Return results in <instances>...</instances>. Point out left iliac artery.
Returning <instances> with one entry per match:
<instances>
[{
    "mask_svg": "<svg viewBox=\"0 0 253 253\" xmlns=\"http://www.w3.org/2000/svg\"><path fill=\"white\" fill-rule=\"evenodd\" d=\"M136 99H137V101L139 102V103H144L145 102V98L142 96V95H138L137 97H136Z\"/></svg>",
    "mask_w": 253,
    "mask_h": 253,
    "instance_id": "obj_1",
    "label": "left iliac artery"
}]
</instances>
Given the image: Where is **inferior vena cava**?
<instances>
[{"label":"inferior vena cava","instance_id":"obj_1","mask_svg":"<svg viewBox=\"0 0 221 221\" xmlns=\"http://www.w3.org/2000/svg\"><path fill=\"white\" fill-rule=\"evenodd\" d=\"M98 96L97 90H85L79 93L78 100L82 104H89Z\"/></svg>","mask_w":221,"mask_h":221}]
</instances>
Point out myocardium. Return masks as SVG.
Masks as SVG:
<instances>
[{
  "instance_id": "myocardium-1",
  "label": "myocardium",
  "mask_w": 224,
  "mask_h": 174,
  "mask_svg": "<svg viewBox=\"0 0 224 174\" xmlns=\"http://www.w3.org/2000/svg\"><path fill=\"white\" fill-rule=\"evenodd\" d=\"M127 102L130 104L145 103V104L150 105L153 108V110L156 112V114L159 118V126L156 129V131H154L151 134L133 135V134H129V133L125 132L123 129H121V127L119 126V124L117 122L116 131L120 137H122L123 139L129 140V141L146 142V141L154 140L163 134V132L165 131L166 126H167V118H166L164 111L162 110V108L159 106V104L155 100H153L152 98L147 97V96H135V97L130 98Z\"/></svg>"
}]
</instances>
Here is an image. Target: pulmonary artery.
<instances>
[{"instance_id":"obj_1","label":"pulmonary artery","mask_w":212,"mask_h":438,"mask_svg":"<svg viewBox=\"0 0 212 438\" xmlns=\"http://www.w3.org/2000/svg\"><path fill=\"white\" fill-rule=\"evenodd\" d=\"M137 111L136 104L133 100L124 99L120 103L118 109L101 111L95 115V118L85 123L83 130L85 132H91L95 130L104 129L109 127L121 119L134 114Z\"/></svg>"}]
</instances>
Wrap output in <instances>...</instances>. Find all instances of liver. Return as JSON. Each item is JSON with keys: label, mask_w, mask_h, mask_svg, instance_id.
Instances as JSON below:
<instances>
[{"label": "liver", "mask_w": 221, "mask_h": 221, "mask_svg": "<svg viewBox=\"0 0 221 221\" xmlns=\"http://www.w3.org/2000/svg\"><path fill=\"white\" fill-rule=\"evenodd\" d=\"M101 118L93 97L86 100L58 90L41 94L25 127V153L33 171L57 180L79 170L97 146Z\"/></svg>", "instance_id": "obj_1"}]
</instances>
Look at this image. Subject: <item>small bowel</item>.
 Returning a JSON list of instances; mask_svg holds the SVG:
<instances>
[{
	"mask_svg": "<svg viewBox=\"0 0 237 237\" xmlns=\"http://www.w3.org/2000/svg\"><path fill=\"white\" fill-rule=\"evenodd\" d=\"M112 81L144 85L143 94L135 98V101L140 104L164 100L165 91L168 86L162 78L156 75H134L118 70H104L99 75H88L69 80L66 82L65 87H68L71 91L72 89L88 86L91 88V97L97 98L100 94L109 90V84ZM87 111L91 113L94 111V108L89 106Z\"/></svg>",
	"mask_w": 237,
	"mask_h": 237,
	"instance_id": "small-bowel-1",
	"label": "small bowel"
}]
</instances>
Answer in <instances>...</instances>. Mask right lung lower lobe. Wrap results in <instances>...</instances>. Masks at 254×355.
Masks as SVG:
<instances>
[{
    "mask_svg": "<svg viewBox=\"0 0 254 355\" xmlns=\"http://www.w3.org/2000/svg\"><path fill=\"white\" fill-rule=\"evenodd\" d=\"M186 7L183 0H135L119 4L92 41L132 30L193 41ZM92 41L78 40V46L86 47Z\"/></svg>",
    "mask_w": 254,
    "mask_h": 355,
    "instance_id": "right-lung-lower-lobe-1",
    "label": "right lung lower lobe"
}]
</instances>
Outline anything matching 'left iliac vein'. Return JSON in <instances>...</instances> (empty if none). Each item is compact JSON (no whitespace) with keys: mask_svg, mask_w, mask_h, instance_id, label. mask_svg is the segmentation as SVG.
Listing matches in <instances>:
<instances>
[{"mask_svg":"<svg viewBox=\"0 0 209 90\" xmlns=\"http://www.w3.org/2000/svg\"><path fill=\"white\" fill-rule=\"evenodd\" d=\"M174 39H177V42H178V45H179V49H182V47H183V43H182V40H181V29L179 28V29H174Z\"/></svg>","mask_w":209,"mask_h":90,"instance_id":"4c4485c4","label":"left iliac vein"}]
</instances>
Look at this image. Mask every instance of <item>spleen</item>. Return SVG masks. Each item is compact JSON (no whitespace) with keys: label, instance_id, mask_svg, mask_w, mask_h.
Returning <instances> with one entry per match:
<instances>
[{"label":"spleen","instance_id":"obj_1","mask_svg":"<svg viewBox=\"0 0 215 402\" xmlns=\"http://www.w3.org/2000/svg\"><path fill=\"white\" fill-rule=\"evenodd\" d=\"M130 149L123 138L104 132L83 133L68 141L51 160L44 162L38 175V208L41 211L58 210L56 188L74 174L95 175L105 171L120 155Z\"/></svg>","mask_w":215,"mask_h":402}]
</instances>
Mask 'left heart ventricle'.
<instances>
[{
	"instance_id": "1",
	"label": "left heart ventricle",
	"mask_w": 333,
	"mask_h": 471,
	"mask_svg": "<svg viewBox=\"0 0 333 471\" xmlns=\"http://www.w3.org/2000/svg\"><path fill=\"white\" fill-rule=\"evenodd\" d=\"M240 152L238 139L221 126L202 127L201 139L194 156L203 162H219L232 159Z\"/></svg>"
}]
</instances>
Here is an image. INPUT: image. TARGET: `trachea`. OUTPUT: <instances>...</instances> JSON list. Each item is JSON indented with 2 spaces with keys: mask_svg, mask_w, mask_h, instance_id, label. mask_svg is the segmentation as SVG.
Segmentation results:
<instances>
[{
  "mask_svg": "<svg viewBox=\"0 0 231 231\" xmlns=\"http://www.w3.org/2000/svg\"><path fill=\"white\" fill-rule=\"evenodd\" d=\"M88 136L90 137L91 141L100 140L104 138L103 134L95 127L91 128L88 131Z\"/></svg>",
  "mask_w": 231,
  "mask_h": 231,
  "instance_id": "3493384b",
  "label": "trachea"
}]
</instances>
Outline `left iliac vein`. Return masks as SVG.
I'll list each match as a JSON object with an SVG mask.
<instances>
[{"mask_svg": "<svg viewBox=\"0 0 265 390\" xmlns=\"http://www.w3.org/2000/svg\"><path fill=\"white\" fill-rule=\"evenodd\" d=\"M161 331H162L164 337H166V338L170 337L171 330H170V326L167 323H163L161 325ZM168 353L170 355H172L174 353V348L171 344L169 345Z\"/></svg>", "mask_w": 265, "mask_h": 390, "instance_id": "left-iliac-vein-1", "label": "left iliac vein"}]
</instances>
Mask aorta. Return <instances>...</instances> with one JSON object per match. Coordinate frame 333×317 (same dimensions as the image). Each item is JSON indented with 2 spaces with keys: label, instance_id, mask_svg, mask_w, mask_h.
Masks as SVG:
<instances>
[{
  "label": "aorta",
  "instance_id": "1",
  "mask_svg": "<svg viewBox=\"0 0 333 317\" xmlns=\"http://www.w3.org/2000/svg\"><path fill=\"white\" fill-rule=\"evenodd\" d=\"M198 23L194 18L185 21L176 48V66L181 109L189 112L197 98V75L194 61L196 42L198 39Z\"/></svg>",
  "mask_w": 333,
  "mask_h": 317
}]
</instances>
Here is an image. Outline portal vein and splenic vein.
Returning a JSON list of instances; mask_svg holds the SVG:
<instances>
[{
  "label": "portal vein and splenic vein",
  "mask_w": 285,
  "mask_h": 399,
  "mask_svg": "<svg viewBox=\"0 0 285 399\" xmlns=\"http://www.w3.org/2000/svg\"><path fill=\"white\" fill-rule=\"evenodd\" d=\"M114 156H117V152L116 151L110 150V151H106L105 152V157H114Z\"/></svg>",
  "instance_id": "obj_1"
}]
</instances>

######

**Instructions to follow:**
Show every line above that contains the word "this".

**Reply to the task:**
Look at this image. Subject: <item>small bowel</item>.
Look at this image. Mask every instance of <item>spleen</item>. Return SVG masks. Each item is compact JSON (no whitespace) with keys: label, instance_id, mask_svg, mask_w, mask_h.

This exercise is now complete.